A celeuma em torno da situação do deputado levou o colunista Marcelo Coelho a publicar um texto esclarecedor retomando as razões da sua condenação no STF ("Qual a culpa de Genoino?", 21/11). O artigo elenca o que havia contra o ex-presidente do PT, numa tentativa de rechaçar a ideia de que ele foi vítima de uma tremenda injustiça.
A análise, que provocou a ira de petistas e a de inimigos do PT (porque o autor sublinha que Genoino não enriqueceu), é um exemplo inteligente de didatismo, tema tão caro ao projeto editorial da Folha e tão necessário num debate polarizado como o do mensalão.
Não adianta gastar tinta com quem acredita que Genoino, Dirceu e Delúbio são mártires políticos, vítimas de um julgamento político incensado por uma mídia golpista.
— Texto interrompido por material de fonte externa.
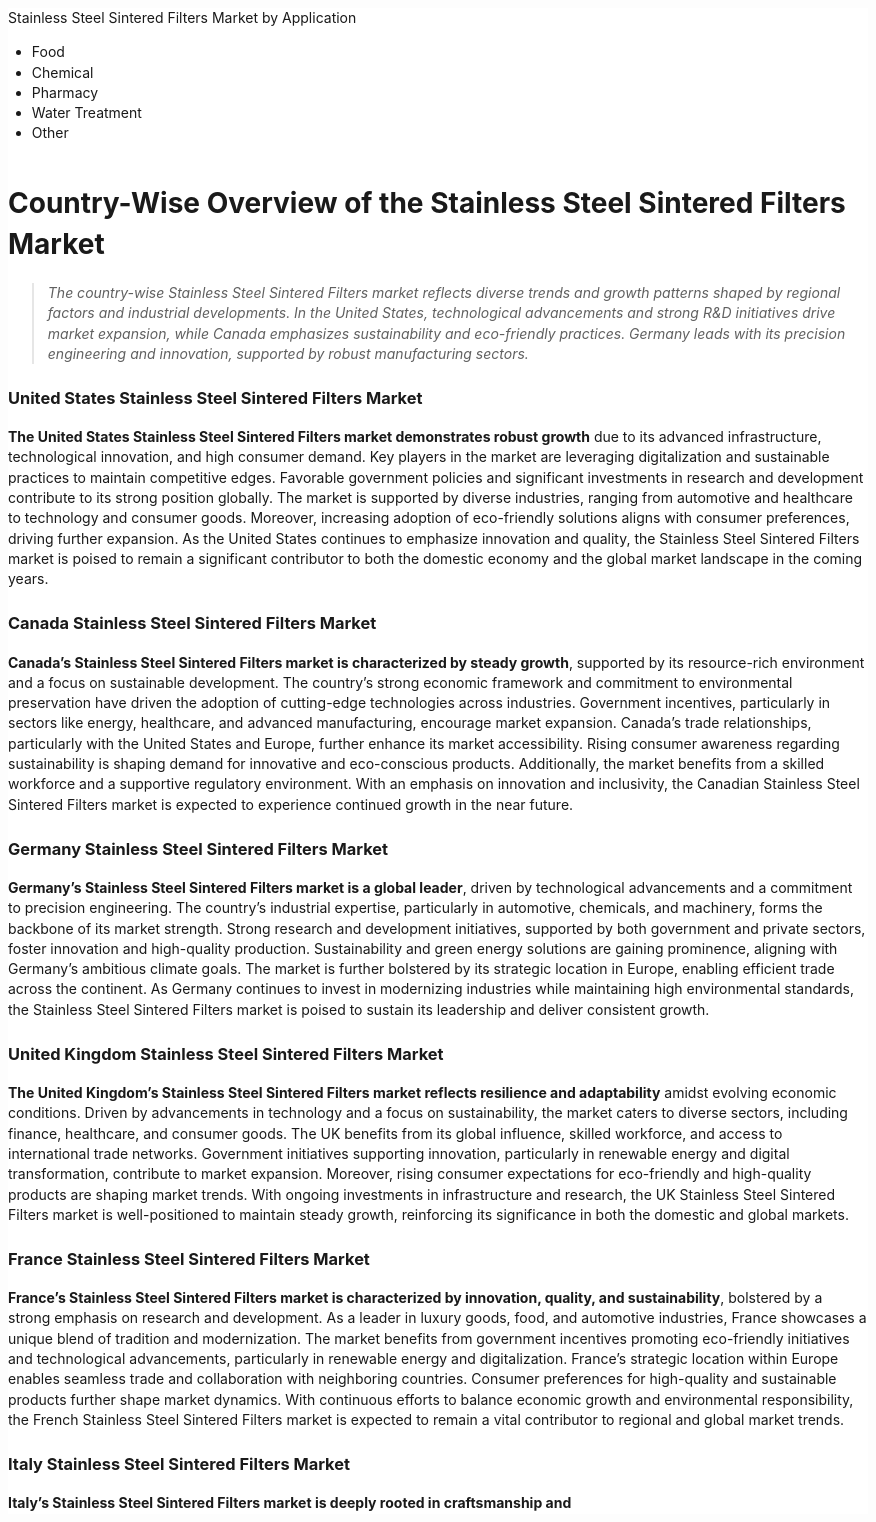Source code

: Stainless Steel Sintered Filters Market by Application</h3><ul><li>Food</li><li>Chemical</li><li>Pharmacy</li><li>Water Treatment</li><li>Other</li></ul><h1><span class="">Country-Wise Overview of the Stainless Steel Sintered Filters Market<br /></span></h1><blockquote><p><em><span class="">The country-wise Stainless Steel Sintered Filters market reflects diverse trends and growth patterns shaped by regional factors and industrial developments. In the United States, technological advancements and strong R&amp;D initiatives drive market expansion, while Canada emphasizes sustainability and eco-friendly practices. Germany leads with its precision engineering and innovation, supported by robust manufacturing sectors.</span></em></p></blockquote><h3><strong>United States Stainless Steel Sintered Filters Market</strong></h3><p><strong>The United States Stainless Steel Sintered Filters market demonstrates robust growth</strong> due to its advanced infrastructure, technological innovation, and high consumer demand. Key players in the market are leveraging digitalization and sustainable practices to maintain competitive edges. Favorable government policies and significant investments in research and development contribute to its strong position globally. The market is supported by diverse industries, ranging from automotive and healthcare to technology and consumer goods. Moreover, increasing adoption of eco-friendly solutions aligns with consumer preferences, driving further expansion. As the United States continues to emphasize innovation and quality, the Stainless Steel Sintered Filters market is poised to remain a significant contributor to both the domestic economy and the global market landscape in the coming years.</p><h3><strong>Canada Stainless Steel Sintered Filters Market</strong></h3><p><strong>Canada&rsquo;s Stainless Steel Sintered Filters market is characterized by steady growth</strong>, supported by its resource-rich environment and a focus on sustainable development. The country&rsquo;s strong economic framework and commitment to environmental preservation have driven the adoption of cutting-edge technologies across industries. Government incentives, particularly in sectors like energy, healthcare, and advanced manufacturing, encourage market expansion. Canada&rsquo;s trade relationships, particularly with the United States and Europe, further enhance its market accessibility. Rising consumer awareness regarding sustainability is shaping demand for innovative and eco-conscious products. Additionally, the market benefits from a skilled workforce and a supportive regulatory environment. With an emphasis on innovation and inclusivity, the Canadian Stainless Steel Sintered Filters market is expected to experience continued growth in the near future.</p><h3><strong>Germany Stainless Steel Sintered Filters Market</strong></h3><p><strong>Germany&rsquo;s Stainless Steel Sintered Filters market is a global leader</strong>, driven by technological advancements and a commitment to precision engineering. The country&rsquo;s industrial expertise, particularly in automotive, chemicals, and machinery, forms the backbone of its market strength. Strong research and development initiatives, supported by both government and private sectors, foster innovation and high-quality production. Sustainability and green energy solutions are gaining prominence, aligning with Germany&rsquo;s ambitious climate goals. The market is further bolstered by its strategic location in Europe, enabling efficient trade across the continent. As Germany continues to invest in modernizing industries while maintaining high environmental standards, the Stainless Steel Sintered Filters market is poised to sustain its leadership and deliver consistent growth.</p><h3><strong>United Kingdom Stainless Steel Sintered Filters Market</strong></h3><p><strong>The United Kingdom&rsquo;s Stainless Steel Sintered Filters market reflects resilience and adaptability</strong> amidst evolving economic conditions. Driven by advancements in technology and a focus on sustainability, the market caters to diverse sectors, including finance, healthcare, and consumer goods. The UK benefits from its global influence, skilled workforce, and access to international trade networks. Government initiatives supporting innovation, particularly in renewable energy and digital transformation, contribute to market expansion. Moreover, rising consumer expectations for eco-friendly and high-quality products are shaping market trends. With ongoing investments in infrastructure and research, the UK Stainless Steel Sintered Filters market is well-positioned to maintain steady growth, reinforcing its significance in both the domestic and global markets.</p><h3><strong>France Stainless Steel Sintered Filters Market</strong></h3><p><strong>France&rsquo;s Stainless Steel Sintered Filters market is characterized by innovation, quality, and sustainability</strong>, bolstered by a strong emphasis on research and development. As a leader in luxury goods, food, and automotive industries, France showcases a unique blend of tradition and modernization. The market benefits from government incentives promoting eco-friendly initiatives and technological advancements, particularly in renewable energy and digitalization. France&rsquo;s strategic location within Europe enables seamless trade and collaboration with neighboring countries. Consumer preferences for high-quality and sustainable products further shape market dynamics. With continuous efforts to balance economic growth and environmental responsibility, the French Stainless Steel Sintered Filters market is expected to remain a vital contributor to regional and global market trends.</p><h3><strong>Italy Stainless Steel Sintered Filters Market</strong></h3><p><strong>Italy&rsquo;s Stainless Steel Sintered Filters market is deeply rooted in craftsmanship and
Nem com quem advoga que a trinca de ex-dirigentes petistas encabeça o pior escândalo de corrupção da história do país.
Cabe ao jornal desconstruir, com fatos, as falácias argumentativas de ambos os lados, com foco no leitor que não entra nesse Flá-Flu e que tenta entender o que é justo e o que é excesso nesses capítulos finais da novela em que os vilões/heróis vão parar na cadeia.